Problems and tasks
A: According to the passage on emergency-response training simulation, what is the annual maintenance fee for software updates?
B: Continue the passage on emergency-response training simulation from the point where it ends.
(Provided passage begins)
To capture some of this emerging market, the company recently worked on a project for the Canadian government to improve emergency response to CBRN incidents. Presagis developed software that will represent a chemical cloud visually over an actual city; in this case they used Ottawa. In the training scenario, the cloud can move and grow over time, and emergency-response officials are forced to contend with the changing conditions, Giannis says.

Because the software is not preset, the training scenarios can change, Giannis says. For example, with Presagis' product, users can alter factors such as weather patterns, available apparatus, blocked streets and visibility. The system also allows users to assume any point of view, including multiple screens that one would see in a command center.

“You can start off five miles in the air and go right down to street level and actually walk the streets,” Giannis says. “You can have a wall full of monitors with each one being a potential view from a camera. The software simulates camera views by making the picture a little fuzzy or black and white.”

Another development that can be used to train for mass-casualty or CBRN incidents is something Presagis calls AI Implant, which is a crowd-behavior modeling system. The user can create a situation such as an explosion or other terrorist attack, create a setting, and populate it with anywhere from a few people to tens of thousands of people. The system will simulate how different types of people behave, such as slow-moving children or elderly, and even can be adapted for cultural differences to show how a crowd of Middle Easterners or North Americans will react. It also can be set for the different types of people who attend different events, such as a rock concert or a large religious gathering. In the simulation, the group will rush to the nearest exit bumping and pushing while others will stand by gawking at the scene.

“You can literally place tens of thousands of people in a stadium and watch them try to funnel their way out,” Giannis says.

This off-the-shelf product can cost anywhere from a few thousand dollars to as much as $50,000. The more complicated the system, the more it costs. Having maximum functionality for things like recording the training for later analysis and using a fire district's exact street and building maps will run the cost up. It operates with standard computer hardware, and software updates are available for an annual maintenance fee that's about 20% of the purchase cost.

Another approach to using simulation in this type of training is to bring the trainees to the simulation. That's what is going on at the Texas Engineering Extension Services, which is part of the Texas A&M system. Five years ago, TEEX's Emergency Operations Training Center received a charter from the Department of Homeland Security to develop incident command post-level training.

“Across the country there was a lot of simulation stuff being developed,” says Dave Nock, the center's director and its director of training. “DHS wanted us to look at larger-scale incidents that would address weapons of mass destruction and CBRN-types of incidents.”
(Provided passage ends)
(Supplied data begins)
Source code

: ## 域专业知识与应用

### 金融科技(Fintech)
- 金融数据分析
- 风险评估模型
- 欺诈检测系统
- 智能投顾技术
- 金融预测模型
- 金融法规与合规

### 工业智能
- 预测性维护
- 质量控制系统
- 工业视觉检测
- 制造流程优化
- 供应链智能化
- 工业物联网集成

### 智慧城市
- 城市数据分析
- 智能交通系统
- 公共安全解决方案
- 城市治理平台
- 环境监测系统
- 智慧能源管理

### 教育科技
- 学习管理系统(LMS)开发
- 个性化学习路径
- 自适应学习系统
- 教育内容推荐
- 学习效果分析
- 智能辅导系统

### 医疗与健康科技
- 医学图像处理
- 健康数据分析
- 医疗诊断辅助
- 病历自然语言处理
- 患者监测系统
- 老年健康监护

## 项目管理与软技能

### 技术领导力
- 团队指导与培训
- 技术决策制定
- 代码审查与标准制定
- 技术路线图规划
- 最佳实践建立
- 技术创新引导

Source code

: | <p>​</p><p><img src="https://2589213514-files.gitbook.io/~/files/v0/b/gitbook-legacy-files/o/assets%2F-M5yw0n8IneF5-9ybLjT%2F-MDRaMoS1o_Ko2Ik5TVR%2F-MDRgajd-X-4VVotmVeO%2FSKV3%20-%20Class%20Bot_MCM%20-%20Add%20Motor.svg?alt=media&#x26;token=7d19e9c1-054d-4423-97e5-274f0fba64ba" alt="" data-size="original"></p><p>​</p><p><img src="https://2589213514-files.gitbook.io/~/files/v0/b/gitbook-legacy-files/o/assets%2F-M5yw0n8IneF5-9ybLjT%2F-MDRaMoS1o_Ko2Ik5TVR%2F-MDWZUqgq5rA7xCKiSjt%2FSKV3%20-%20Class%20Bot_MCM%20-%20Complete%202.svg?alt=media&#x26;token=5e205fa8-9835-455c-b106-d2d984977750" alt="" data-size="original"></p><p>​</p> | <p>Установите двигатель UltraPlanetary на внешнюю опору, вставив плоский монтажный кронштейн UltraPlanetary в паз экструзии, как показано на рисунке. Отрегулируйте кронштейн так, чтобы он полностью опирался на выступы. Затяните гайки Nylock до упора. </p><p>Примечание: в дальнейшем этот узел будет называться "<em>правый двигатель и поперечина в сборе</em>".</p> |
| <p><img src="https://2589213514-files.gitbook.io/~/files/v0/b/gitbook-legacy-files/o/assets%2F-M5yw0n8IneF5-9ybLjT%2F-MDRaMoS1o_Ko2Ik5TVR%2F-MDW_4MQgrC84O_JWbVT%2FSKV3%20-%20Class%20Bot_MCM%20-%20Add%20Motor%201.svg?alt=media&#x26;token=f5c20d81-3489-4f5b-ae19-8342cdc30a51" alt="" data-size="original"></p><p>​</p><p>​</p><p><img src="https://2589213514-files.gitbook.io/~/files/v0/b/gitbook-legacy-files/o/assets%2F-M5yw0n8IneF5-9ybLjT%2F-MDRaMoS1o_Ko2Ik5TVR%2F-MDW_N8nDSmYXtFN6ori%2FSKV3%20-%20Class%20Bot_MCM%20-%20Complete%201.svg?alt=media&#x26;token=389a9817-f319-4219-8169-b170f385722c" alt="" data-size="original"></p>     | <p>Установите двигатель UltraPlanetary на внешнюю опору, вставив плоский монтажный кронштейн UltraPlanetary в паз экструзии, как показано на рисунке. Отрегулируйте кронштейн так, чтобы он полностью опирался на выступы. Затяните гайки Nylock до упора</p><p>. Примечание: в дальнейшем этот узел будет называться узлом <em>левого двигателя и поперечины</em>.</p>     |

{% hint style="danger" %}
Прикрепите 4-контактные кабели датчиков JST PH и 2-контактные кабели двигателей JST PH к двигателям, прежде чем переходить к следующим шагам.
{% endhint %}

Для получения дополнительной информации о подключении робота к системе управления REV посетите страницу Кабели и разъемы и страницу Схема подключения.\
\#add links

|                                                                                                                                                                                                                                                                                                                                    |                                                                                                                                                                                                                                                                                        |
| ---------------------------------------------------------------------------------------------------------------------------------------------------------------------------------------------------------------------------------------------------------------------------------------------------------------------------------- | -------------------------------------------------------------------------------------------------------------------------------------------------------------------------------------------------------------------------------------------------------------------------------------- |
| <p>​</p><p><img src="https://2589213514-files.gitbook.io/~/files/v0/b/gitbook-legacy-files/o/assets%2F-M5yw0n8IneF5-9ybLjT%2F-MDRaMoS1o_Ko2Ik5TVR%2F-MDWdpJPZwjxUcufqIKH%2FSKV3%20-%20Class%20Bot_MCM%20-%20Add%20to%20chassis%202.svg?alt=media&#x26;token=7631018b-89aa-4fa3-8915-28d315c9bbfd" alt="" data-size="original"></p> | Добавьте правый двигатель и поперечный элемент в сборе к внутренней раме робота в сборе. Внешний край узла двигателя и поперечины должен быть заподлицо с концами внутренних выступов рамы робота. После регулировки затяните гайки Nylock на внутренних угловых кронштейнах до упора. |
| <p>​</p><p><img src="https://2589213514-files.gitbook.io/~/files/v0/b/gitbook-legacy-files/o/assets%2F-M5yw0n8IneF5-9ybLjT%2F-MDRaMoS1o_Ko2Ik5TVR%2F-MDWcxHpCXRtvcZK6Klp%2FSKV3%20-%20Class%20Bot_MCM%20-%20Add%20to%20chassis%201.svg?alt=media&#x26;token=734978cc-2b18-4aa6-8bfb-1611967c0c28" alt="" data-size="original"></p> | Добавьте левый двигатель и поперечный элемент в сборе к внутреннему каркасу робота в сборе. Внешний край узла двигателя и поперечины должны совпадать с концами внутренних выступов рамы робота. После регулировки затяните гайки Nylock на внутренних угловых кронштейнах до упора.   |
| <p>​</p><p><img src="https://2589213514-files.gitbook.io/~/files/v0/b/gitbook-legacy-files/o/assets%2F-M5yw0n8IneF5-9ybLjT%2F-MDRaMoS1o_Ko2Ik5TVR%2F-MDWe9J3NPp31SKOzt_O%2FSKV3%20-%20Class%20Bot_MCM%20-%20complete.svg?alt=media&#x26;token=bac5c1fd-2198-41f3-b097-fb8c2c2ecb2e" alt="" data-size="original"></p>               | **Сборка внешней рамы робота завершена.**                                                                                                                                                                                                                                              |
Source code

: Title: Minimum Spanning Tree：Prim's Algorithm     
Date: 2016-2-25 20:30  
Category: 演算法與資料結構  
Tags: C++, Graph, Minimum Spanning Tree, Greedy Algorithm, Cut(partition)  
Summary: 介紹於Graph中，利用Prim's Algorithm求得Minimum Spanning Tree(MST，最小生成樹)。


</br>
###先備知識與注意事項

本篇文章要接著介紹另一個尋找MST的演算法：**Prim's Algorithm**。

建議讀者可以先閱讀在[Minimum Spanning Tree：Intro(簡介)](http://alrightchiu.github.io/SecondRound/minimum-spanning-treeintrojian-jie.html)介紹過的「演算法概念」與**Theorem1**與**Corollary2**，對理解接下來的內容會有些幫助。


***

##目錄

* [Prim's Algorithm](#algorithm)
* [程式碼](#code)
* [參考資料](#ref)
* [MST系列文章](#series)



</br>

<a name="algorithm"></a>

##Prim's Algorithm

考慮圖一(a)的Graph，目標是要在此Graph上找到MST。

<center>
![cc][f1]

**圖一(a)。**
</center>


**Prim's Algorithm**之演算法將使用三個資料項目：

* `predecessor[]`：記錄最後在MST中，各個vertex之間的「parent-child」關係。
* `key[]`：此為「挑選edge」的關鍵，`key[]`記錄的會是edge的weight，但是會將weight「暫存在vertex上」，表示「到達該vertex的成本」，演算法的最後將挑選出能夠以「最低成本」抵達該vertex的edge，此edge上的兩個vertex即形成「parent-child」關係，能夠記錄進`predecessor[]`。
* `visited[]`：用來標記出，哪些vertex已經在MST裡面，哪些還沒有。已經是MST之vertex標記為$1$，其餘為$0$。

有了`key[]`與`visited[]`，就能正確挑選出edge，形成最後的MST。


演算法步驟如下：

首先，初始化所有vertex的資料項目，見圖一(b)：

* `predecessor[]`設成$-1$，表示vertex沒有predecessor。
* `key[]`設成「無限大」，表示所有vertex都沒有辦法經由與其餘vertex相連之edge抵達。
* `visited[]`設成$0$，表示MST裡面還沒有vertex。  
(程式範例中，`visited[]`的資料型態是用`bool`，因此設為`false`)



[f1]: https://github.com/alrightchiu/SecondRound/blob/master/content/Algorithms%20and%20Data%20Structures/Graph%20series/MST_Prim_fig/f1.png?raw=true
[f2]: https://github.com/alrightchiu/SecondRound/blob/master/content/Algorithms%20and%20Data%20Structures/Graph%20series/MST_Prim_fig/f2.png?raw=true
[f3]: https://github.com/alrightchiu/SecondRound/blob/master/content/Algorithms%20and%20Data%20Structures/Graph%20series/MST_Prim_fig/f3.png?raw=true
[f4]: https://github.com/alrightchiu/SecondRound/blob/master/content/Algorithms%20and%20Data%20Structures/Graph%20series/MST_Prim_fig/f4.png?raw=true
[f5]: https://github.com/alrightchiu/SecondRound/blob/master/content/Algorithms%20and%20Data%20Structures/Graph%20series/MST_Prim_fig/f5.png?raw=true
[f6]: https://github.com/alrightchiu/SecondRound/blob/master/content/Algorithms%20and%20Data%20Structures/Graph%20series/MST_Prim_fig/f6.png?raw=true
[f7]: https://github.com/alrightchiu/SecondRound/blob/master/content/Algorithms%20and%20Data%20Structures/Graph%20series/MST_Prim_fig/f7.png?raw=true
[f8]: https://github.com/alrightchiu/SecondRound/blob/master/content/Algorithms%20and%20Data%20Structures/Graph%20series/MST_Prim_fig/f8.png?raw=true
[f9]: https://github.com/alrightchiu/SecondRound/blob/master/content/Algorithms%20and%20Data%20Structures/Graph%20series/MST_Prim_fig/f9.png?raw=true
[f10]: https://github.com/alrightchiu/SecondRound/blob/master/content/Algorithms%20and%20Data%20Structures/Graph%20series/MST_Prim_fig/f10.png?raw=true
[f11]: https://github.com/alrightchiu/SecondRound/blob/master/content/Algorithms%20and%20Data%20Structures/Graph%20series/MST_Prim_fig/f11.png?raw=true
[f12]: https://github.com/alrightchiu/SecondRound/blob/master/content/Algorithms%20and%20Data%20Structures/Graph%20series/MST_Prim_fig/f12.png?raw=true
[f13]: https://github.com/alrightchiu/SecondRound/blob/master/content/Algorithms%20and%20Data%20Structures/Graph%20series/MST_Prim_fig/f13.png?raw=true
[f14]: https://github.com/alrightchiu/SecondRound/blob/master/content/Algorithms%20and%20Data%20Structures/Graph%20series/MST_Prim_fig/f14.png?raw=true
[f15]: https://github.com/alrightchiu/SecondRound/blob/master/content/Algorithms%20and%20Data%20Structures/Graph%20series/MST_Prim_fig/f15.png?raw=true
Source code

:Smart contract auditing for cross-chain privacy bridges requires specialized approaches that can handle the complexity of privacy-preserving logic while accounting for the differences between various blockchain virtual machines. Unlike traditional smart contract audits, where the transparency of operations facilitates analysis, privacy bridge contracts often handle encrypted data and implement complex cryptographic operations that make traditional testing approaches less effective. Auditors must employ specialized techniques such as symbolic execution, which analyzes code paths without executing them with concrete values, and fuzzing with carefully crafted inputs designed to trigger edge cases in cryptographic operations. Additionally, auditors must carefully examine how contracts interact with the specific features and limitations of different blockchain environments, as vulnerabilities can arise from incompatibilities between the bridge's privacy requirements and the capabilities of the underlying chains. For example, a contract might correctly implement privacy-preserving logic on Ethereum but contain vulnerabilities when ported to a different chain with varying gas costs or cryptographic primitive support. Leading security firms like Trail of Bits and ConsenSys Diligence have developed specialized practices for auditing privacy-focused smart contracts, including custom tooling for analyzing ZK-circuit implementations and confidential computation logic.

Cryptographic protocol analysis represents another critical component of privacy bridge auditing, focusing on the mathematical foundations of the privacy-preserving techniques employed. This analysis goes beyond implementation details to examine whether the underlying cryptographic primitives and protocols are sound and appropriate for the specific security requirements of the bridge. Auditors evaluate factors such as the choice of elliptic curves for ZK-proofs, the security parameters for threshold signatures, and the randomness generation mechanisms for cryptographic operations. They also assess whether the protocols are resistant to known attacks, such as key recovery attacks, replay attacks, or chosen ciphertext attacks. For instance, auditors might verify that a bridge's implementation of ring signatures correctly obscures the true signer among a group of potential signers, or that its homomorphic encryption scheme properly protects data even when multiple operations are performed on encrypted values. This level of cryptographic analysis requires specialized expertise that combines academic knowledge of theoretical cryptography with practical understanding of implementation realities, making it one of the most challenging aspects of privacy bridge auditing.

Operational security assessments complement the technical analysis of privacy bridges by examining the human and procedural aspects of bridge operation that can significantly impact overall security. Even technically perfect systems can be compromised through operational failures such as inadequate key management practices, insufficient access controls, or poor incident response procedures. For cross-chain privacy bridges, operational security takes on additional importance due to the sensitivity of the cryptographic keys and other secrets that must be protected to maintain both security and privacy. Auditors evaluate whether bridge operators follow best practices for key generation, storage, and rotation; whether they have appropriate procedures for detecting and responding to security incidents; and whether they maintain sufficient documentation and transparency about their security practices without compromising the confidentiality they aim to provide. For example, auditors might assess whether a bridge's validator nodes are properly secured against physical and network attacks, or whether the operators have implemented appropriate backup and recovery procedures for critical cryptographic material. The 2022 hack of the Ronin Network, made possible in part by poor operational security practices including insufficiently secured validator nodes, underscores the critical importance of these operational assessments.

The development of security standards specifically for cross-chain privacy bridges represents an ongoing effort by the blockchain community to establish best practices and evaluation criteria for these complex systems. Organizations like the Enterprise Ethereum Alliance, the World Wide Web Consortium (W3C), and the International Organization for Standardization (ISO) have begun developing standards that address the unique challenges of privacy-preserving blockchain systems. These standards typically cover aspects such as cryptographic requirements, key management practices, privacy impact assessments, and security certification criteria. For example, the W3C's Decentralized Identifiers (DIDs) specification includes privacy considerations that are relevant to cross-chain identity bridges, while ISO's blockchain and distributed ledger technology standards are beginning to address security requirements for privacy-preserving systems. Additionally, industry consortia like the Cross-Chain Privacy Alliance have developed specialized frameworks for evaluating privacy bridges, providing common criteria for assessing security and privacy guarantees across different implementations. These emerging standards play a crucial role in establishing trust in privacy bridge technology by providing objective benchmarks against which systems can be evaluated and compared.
(Supplied data ends)
Responses to the tasks
A: About 20% of the purchase cost.

B:
The center originally looked at some off-the-shelf simulation products, but in the end opted to design its own. Part of what made that decision easier was the access it had to Texas A&M's engineering program. To develop this software without the university's help could cost as much as $2 million, Nock says. And tweaking or updating the system is as simple as a phone call. Since the pilot courses were run in February and March 2004, the center has conducted nearly 60 courses with about 40 participants in each.

The center's system is set up so that each decision made by the participants has an effect on the simulated incident. With each class having four different exercises on weapons of mass destruction, CBRN and large-scale incidents, none of the more than 250 exercises has had the same ending, he says. The simulation also can be set for different variables, such as whether or not the radio communication is interoperable.

TEEX offers two types of training. Individuals can take the course with participants from across the country using a generic community. Or, a department can provide mapping and resource data that is uploaded into the system; the department goes through the course with its own personnel in its own simulated community using its available resources.

Whether off the shelf or unique, the challenge for any simulation program is realism. And it is not just video-game-quality graphics that are important — simulations have to mimic real situations.

“We spend a lot of time studying activities that have happened in the last few years,” Nock says. The group is building a simulation for rail and transportation and paid close attention to what happened in March 2004 when al-Qaida bombed three commuter trains in Madrid, Spain. “We want to make sure that what we display is as accurate as possible.” And, he says, it seems to be working.

“After an exercise, I've had people step outside just make sure the world was OK,” Nock says. “Some of the participants will actually work up a sweat in dealing with some of the things that we present to them.”

In addition to the new course plans, Nock says the center has made several changes to the original version and is set to launch version two in a few months. One of the major changes involves the exercise control side that will allow for greater flexibility in changing the simulation based on the participants' decisions. Another improvement will be to the graphics and how the icons are represented and interacted with.

Having four years of this training under its belt, the center has seen the results.

“I had several comments back from different people who responded to the 2005 Gulf Coast hurricanes,” Nock says. “There have been several other cities that have had chemical accidents happen in the same sort of way (as the training).”

Nock says the center also is looking to incorporate more simulation training into the training that takes place at TEEX's Disaster City. Disaster City is part of the Brayton Fire Training Field, the largest training facility of its kind in the United States. He says they are about two to three years away from fully linking the incident command simulation to the search-and-rescue training on the ground at Disaster City.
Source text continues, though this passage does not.